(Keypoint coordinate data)
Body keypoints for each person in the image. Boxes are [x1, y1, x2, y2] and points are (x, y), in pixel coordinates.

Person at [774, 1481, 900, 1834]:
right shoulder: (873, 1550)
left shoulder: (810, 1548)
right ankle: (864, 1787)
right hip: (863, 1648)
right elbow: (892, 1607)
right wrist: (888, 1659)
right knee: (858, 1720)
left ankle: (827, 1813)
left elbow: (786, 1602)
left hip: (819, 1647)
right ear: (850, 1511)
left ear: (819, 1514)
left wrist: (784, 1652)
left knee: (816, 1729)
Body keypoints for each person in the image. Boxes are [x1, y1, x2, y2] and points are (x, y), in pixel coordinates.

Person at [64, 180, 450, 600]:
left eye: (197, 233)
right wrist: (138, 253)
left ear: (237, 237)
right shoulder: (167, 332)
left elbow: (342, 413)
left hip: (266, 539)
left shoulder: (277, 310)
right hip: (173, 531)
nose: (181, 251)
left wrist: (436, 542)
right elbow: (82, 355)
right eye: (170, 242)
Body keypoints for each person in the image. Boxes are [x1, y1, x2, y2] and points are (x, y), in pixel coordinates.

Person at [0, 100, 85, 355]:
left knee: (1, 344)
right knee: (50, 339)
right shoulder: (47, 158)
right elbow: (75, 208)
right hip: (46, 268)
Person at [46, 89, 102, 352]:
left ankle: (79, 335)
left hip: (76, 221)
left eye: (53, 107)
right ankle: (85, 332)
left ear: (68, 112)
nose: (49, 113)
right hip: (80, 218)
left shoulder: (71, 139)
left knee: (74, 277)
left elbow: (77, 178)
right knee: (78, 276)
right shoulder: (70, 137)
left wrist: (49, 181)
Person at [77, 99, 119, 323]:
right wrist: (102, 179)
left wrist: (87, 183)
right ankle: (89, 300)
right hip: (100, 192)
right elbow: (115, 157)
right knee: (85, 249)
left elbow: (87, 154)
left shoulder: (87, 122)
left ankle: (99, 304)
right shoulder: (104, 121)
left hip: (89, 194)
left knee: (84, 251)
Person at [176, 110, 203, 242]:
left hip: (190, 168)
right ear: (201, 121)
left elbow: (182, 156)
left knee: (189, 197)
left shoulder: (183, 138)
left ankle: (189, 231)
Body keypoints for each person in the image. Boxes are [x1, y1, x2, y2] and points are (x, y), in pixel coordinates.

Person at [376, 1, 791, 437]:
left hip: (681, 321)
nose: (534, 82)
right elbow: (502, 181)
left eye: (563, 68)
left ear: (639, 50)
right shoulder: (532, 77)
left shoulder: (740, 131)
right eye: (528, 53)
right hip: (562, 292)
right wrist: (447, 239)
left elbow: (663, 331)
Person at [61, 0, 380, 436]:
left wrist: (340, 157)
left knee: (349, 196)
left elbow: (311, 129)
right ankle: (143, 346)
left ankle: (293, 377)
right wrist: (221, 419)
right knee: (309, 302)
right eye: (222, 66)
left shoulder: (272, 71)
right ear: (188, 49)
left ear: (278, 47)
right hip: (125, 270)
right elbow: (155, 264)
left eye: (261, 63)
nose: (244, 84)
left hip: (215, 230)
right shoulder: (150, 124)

■ TASK PROMPT
Leave out every line before the one containing "right wrist: (221, 419)". Transcribe that line and all lines after it through the end of the data above, exactly.

■ TASK OUTPUT
right wrist: (221, 419)
right knee: (309, 302)
right eye: (222, 66)
left shoulder: (272, 71)
right ear: (188, 49)
left ear: (278, 47)
right hip: (125, 270)
right elbow: (155, 264)
left eye: (261, 63)
nose: (244, 84)
left hip: (215, 230)
right shoulder: (150, 124)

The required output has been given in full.